• [Provided passage]:
.....
Re: [PATCH v3 7/9] refs/files: detect race when generating reflog entry for HEAD

Patrick Steinhardt <ps@xxxxxx> · Mon, 4 Aug 2025 09:38:29 +0200

On Sat, Aug 02, 2025 at 07:11:28AM -0400, Jeff King wrote:
> On Tue, Jul 29, 2025 at 10:55:25AM +0200, Patrick Steinhardt wrote:
> 
> > Unfortunately, this change only helps with the second race. We cannot
> > reliably plug the first race without locking the HEAD reference at the
> > start of the transaction. Locking HEAD unconditionally would effectively
> > serialize all writes though, and that doesn't seem like an option. Also,
> > double checking its value at the end of the transaction is not an option
> > either, as its target may have flip-flopped during the transaction.
.....
• [Questions to answer]:
1 - Give every date that appears in the reflog race thread.
2 - Continue the reflog race thread from its last line.
.....
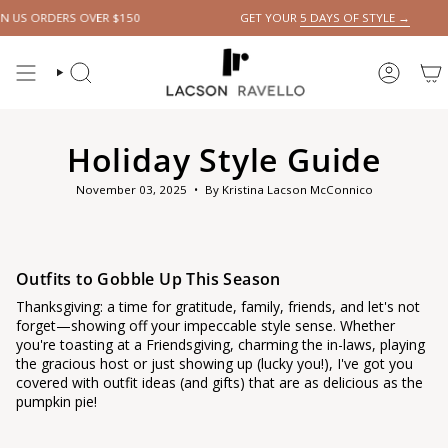
Skip
S OVER $150
GET YOUR
5 DAYS OF STYLE →
to
content
SEARCH
ACCOUN
Holiday Style Guide
November 03, 2025
By Kristina Lacson McConnico
Outfits to Gobble Up This Season
Thanksgiving: a time for gratitude, family, friends, and let's not
forget—showing off your impeccable style sense. Whether
you're toasting at a Friendsgiving, charming the in-laws, playing
the gracious host or just showing up (lucky you!), I've got you
covered with outfit ideas (and gifts) that are as delicious as the
pumpkin pie!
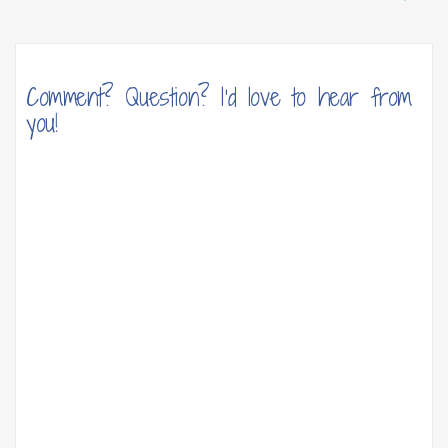
Comment? Question? I'd love to hear from
you!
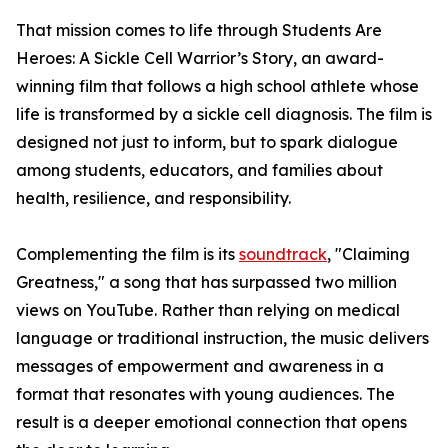
That mission comes to life through Students Are
Heroes: A Sickle Cell Warrior’s Story, an award-
winning film that follows a high school athlete whose
life is transformed by a sickle cell diagnosis. The film is
designed not just to inform, but to spark dialogue
among students, educators, and families about
health, resilience, and responsibility.
Complementing the film is its
soundtrack
, "Claiming
Greatness," a song that has surpassed two million
views on YouTube. Rather than relying on medical
language or traditional instruction, the music delivers
messages of empowerment and awareness in a
format that resonates with young audiences. The
result is a deeper emotional connection that opens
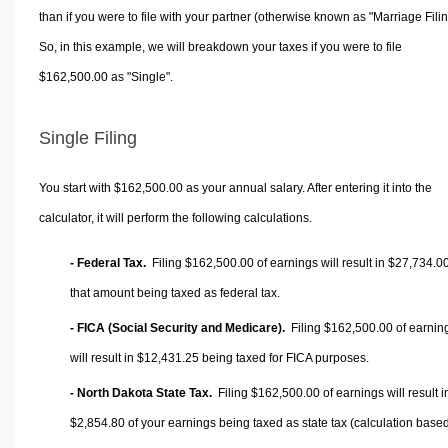
than if you were to file with your partner (otherwise known as "Marriage Filin
So, in this example, we will breakdown your taxes if you were to file
$162,500.00 as "Single".
Single Filing
You start with $162,500.00 as your annual salary. After entering it into the
calculator, it will perform the following calculations.
- Federal Tax.
Filing $162,500.00 of earnings will result in
$27,734.0
that amount being taxed as federal tax.
- FICA (Social Security and Medicare).
Filing $162,500.00 of earnin
will result in
$12,431.25
being taxed for FICA purposes.
- North Dakota State Tax.
Filing $162,500.00 of earnings will result i
$2,854.80
of your earnings being taxed as state tax (calculation base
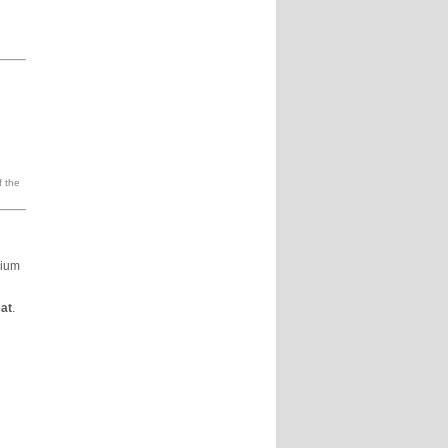
f the
dium
at
.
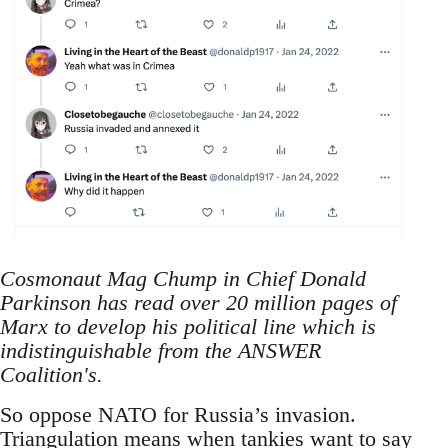
Cosmonaut Mag Chump in Chief Donald
Parkinson has read over 20 million pages of
Marx to develop his political line which is
indistinguishable from the ANSWER
Coalition's.
So oppose NATO for Russia’s invasion.
Triangulation means when tankies want to say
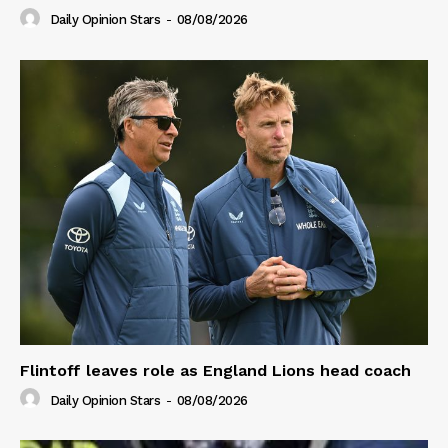
Daily Opinion Stars
-
08/08/2026
Flintoff leaves role as England Lions head coach
Daily Opinion Stars
-
08/08/2026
.....
• [Answers provided]:
1 - Mon, 4 Aug 2025; Sat, Aug 02, 2025; Tue, Jul 29, 2025

2 -
> 
> I agree we should not always take a lock on HEAD, since most refs would
> not need it. But I wonder if we could do better by examining HEAD, then
> taking a lock when we think we'll need it, and then re-checking the
> value of HEAD. That is still racy, though (somebody could have pointed
> HEAD at us between the two checks). Fundamentally the files backend is
> not atomic across the whole namespace, and we are trying to update two
> refs. So I think there will always be some race.

We do that though. When queueing the log-only update for HEAD we don't
lock immediately, but we lock once we process that log-only update. And
that's where we now do the check whether HEAD has changed meanwhile,
which should be race-free given that it did change indeed.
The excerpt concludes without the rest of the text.